At 81, (founder) Bob Rice remains active in the business, mostly building roads, while sons, Chris, Dan and Doug take care of day-to-day operations and wife Rose, daughter Jeannette Hoover and niece, Heather Swanson, keep the office running smoothly.
The family-run operation has a successful niche.
After federal and state timber sales dried up in the 1990s, the business has worked almost totally for Weyerhaeuser, gaining a reputation for quality work and safety, both valued by their employer.
“We have done work for Cascade Timber Consulting, Roseburg Lumber and Roseboro Lumber, Guistina and Tomco, but mostly, we work for Weyerhaeuser,” Chris said.
Walnut is a dark, rich wood, known for its use in luxury goods such as Rolls Royce cars and Learjets. “It’s a bit of a niche,” (says company president Bucky Pescaglia), “but we’d rather specialize in something and do really it well rather than offer all kinds of species.”
…The top 5 percent of logs that MoPac buys are resold to make veneers, and the rest are run through the sawmill: first debarked, then sawed into blocks, dried, treated in the kiln, stored and eventually sold. Anything left over is sold or used in MoPac’s production. The bark is sold to a company in Auxvasse that makes mulch for consumers; the leftover wood goes to a company that creates children’s playground wood chips and to the University of Missouri power plant’s biomass boiler; and the sawdust is used to fire MoPac’s own kilns.
Over in New England, the Bangor Daily News took a look at two innovative Maine firms, Sappi Fine Paper and Old Town Fuel and Fiber.
Sappi is Maine’s oldest paper mill still in operation, starting business in 1854. Thirteen years ago, the mill switched gears and started to produce release paper, which is valuable for its texture.
The mill now produces 40 percent of the world’s supply of release paper, which is used by Sappi’s customers to provide the texture on products like soccer balls, shoes and high-end clothing. The release paper begins as a basic cellulose-based paper, but in the mill a special coating is applied.
“And this is where it goes from the ridiculous to the sublime,” (company manager Donna Cassese) said in explaining the process. “So we start on this centuries-old paper machine and the way we put the coatings on and cure it is with electron beams — very, very high tech. This is not your grandfather’s paper mill.”
That type of release paper is 10 times more valuable than the printing and publishing paper the Westbrook mill used to produce, and which most Maine mills still do, Cassese said.
Meanwhile, Old Town Fuel and Fiber took a leap forward by diversifying.
Old Town Fuel and Fiber has successfully shown with its pilot project that it can take wood pulp and, instead of baling it and selling it to papermakers, turn it into cellulosic sugars that can be used like other sugars derived from corn or sugar cane. The mill, which is owned by New York-based private equity firm Patriarch Partners, is currently in the process of getting the necessary permits to begin construction on a demonstration project that will transform that wood pulp-derived sugar into 40,000 gallons of ethanol a day, said Darrell Waite, process manager at the mill.

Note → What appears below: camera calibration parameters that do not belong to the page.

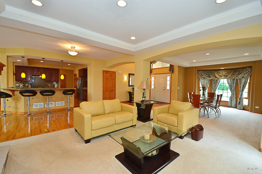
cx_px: 131
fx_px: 109
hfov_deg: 100.5
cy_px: 87
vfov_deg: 77.1
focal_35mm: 15
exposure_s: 1/60
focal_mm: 10
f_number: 7.1
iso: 800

The mill’s innovation was driven by a “fail-fast-forward-type mentality,” Waite said Thursday morning. “Keep trying, keep trying, keep trying until you fail, then back up, re-evaluate and keep trying, keep trying, keep trying. It’s really speed to development, speed to market.”
The pulp mill currently employs roughly 210 and Waite said at least 30 jobs will be added late next year as the demonstration project comes online.
At the same time, Old Town Fuel and Fiber is working with a number of third parties to produce even higher-value products from the fermentation of its wood pulp-derived sugar, such as jet fuel and bioplastics, Waite said.
According to Donna Cassese of Sappi Fine Paper, the trick for wood products firms is to capitalize on the strengths that make your company stand out.
“That’s what I think is the most important thing for any business, whether you’re 150 years old or whatever it is: What are you really good at and how are you unique, and how can you capitalize that into a future growth strategy? …That’s what it really boils down to.”